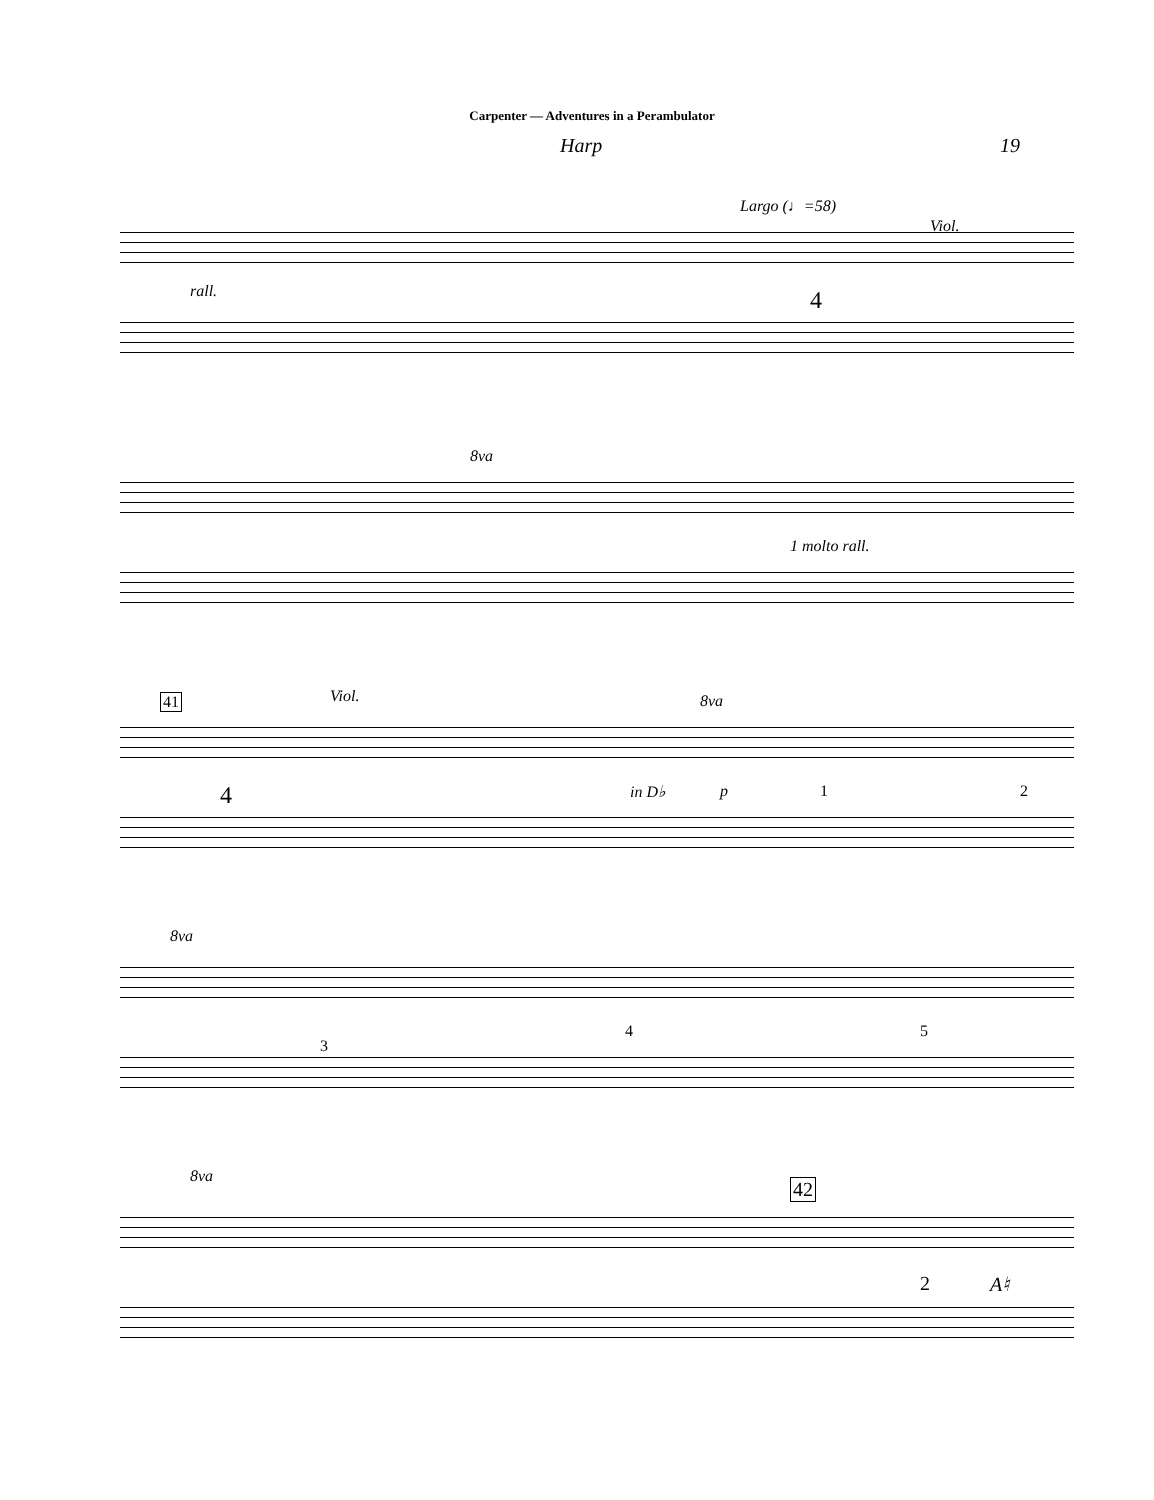Carpenter — Adventures in a Perambulator
Harp 19
Largo (♩=58)
Viol.
rall. 4
8va
1 molto rall.
41 Viol. 8va
4 in D♭ p 1 2
8va
4 5
3
8va
42
2 A♮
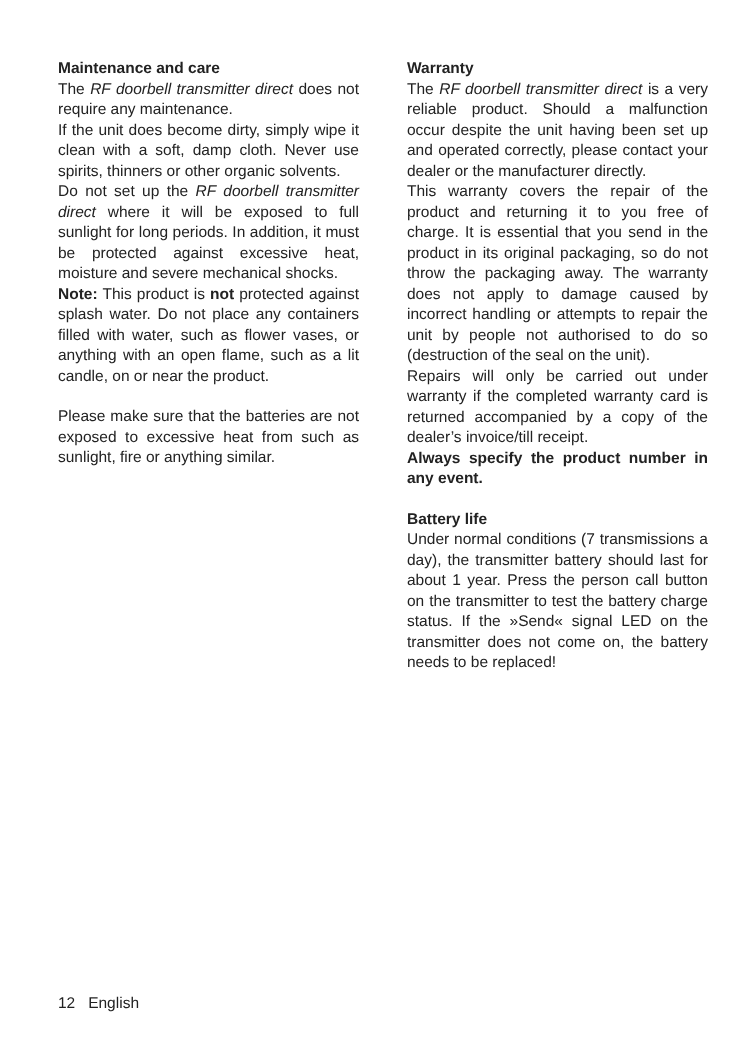Maintenance and care
The RF doorbell transmitter direct does not require any maintenance.
If the unit does become dirty, simply wipe it clean with a soft, damp cloth. Never use spirits, thinners or other organic solvents.
Do not set up the RF doorbell transmitter direct where it will be exposed to full sunlight for long periods. In addition, it must be protected against excessive heat, moisture and severe mechanical shocks.
Note: This product is not protected against splash water. Do not place any containers filled with water, such as flower vases, or anything with an open flame, such as a lit candle, on or near the product.
Please make sure that the batteries are not exposed to excessive heat from such as sunlight, fire or anything similar.
Warranty
The RF doorbell transmitter direct is a very reliable product. Should a malfunction occur despite the unit having been set up and operated correctly, please contact your dealer or the manufacturer directly.
This warranty covers the repair of the product and returning it to you free of charge. It is essential that you send in the product in its original packaging, so do not throw the packaging away. The warranty does not apply to damage caused by incorrect handling or attempts to repair the unit by people not authorised to do so (destruction of the seal on the unit).
Repairs will only be carried out under warranty if the completed warranty card is returned accompanied by a copy of the dealer’s invoice/till receipt.
Always specify the product number in any event.
Battery life
Under normal conditions (7 transmissions a day), the transmitter battery should last for about 1 year. Press the person call button on the transmitter to test the battery charge status. If the »Send« signal LED on the transmitter does not come on, the battery needs to be replaced!
12 English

-----

**WHAT YOU SHOULD DO:**
If the word "anything" is on a line above, return that line.

**OUTPUT FOR THIS EXERCISE:**
Note: This product is not protected against splash water. Do not place any containers filled with water, such as flower vases, or anything with an open flame, such as a lit candle, on or near the product.
Please make sure that the batteries are not exposed to excessive heat from such as sunlight, fire or anything similar.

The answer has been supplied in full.